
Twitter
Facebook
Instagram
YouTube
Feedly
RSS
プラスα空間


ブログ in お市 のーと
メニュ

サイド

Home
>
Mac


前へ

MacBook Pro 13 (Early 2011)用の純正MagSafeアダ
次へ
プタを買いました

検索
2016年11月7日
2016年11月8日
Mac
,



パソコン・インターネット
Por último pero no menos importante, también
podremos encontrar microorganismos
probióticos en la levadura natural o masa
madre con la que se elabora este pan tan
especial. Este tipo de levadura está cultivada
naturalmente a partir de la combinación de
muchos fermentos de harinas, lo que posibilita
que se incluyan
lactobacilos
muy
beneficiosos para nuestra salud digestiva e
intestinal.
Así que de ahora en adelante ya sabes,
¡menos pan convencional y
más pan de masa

--

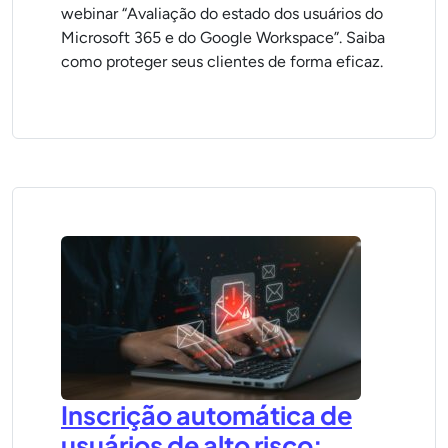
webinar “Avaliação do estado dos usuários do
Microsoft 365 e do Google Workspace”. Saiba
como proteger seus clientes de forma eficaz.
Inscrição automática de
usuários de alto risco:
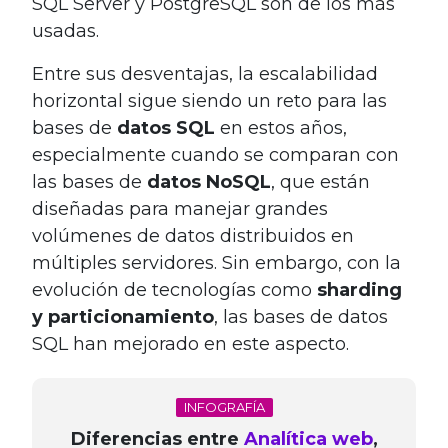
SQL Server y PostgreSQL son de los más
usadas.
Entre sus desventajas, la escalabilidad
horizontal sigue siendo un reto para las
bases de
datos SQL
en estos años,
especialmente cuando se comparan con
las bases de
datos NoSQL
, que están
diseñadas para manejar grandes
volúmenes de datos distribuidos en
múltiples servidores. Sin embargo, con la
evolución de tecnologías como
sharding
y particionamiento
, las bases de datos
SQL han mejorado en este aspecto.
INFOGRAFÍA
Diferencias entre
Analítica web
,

--

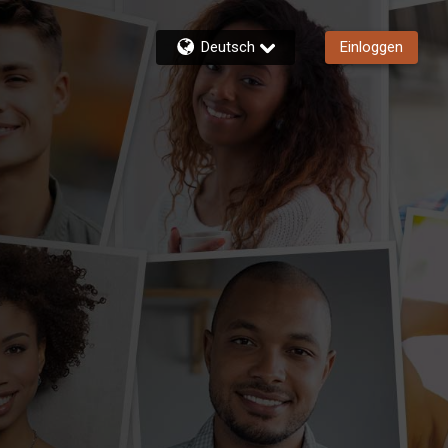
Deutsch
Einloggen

--

**Assignment:**
For each line in the data that holds "menos", add one to a count, then report that count alone.

**Finished exercise:**
2